Nonostante l'eccezionalità del periodo che stiamo vivendo, c'è ottimismo nelle tue parole.

«Ho la piena consapevolezza e la certezza che, non appena avremo il via libera, saremo pronti a diventare competitivi quanto, e più, di prima.  Nel frattempo si chiederà a ogni sparring di posizionare una telecamera e di effettuare l’allenamento "in diretta" su una delle piattaforme social, in modo che i tecnici della Nazionale possano collegarsi e, visionando il lavoro effettuato, suggerire modifiche e controllare la corretta esecuzione degli schemi proposti. Se, e quando, le disposizioni governative lo consentiranno, i tecnici viaggeranno presso le residenze dei pongisti, per sovraintendere personalmente agli allenamenti personalizzati. Contestualmente all’inizio delle attività personalizzate, si continuerà a seguire il programma di preparazione fisica in "smart working" e a implementare il lavoro di supporto psicologico, attraverso l’interazione quotidiana con ogni atleta».

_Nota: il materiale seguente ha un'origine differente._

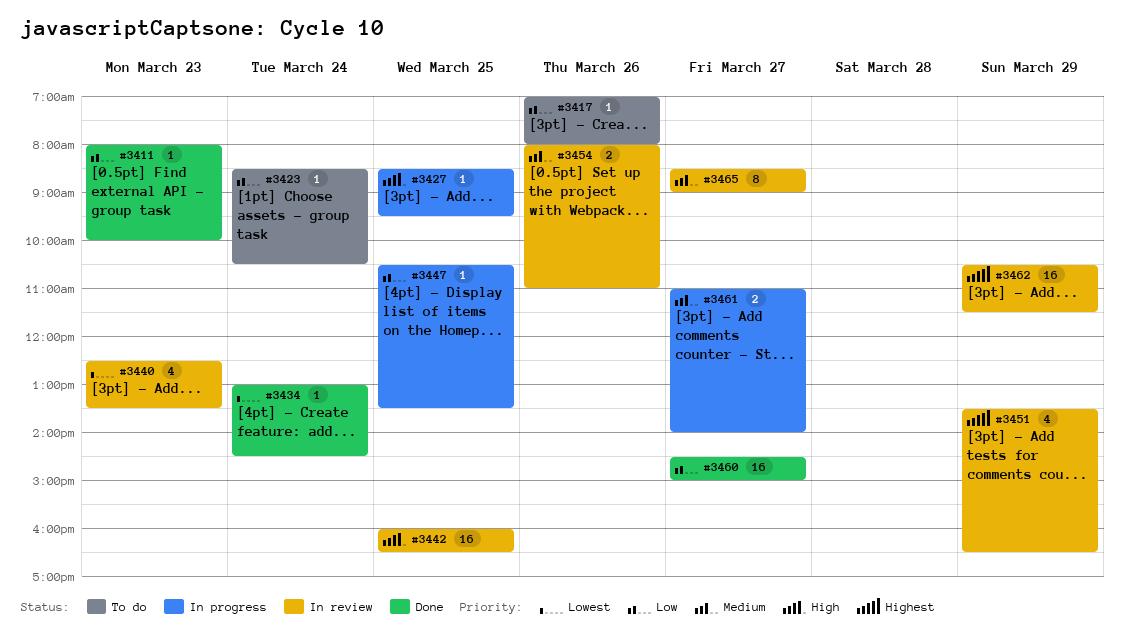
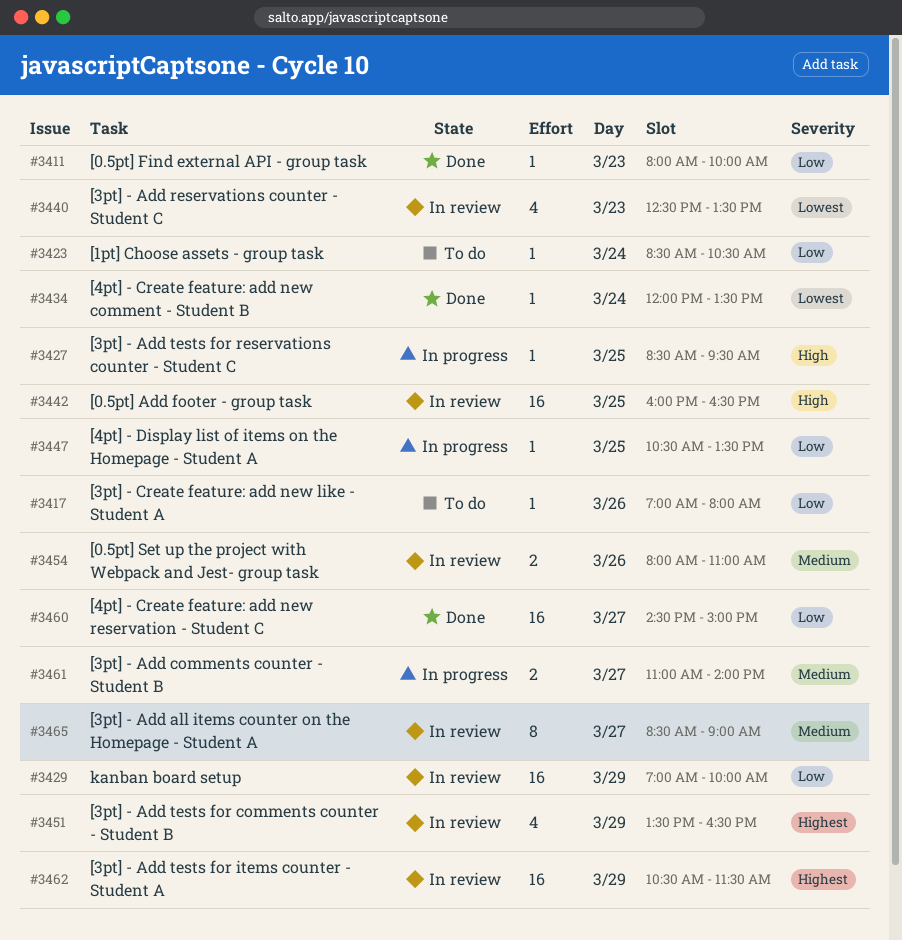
#3429: none -> present
#3434, begins: 13:00 -> 12:00
#3434, ends: 14:30 -> 13:30

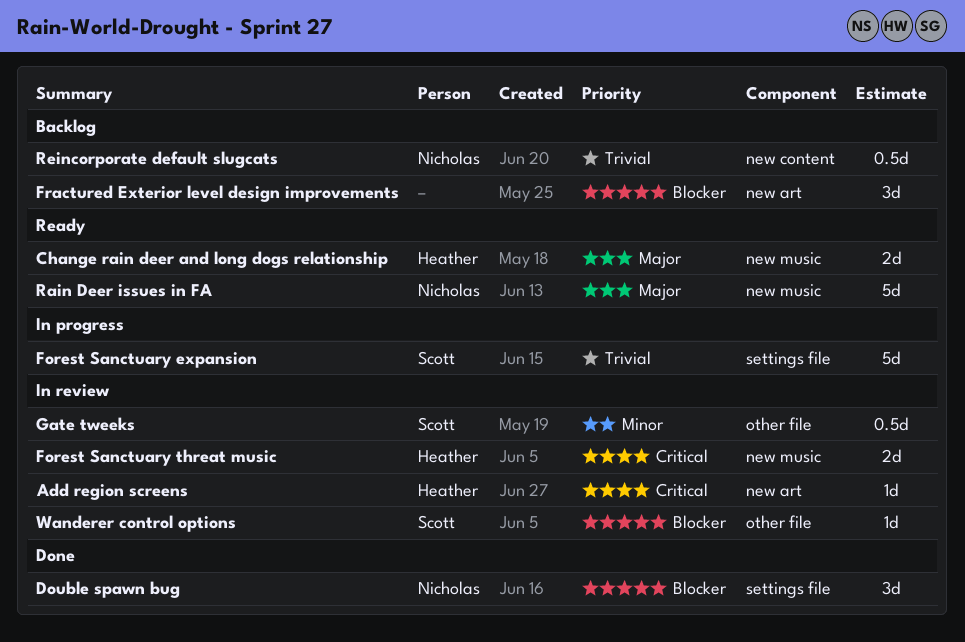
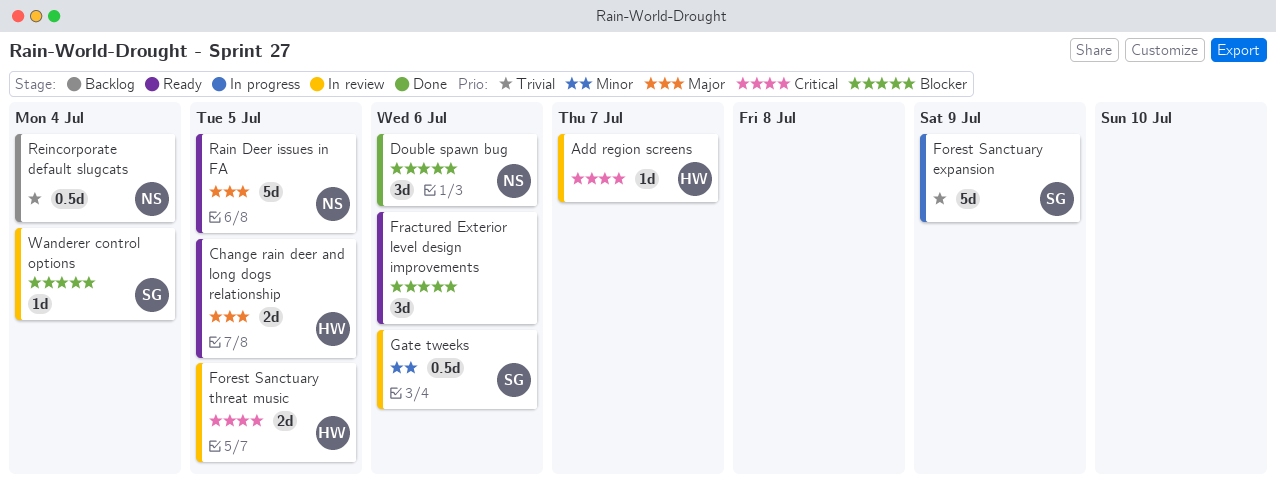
Fractured Exterior level design improvements, status: Backlog -> Ready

Stai pensando anche oltre?

«Non abbiamo alcuna idea di quanto potrebbe durare questo periodo intermedio, ma nel frattempo si dovranno iniziare a predisporre TUTTI gli accorgimenti che ci possano consentire, sempre non appena il Governo lo consentirà, un rientro a pieno regime a Lignano. Sono certo che, pur rispettando le indicazioni, siamo riusciti finora a mantenere pienamente in forma i nostri atleti azzurri e che, mai come adesso, tutte le componenti federali siano #DistantiMaUniti».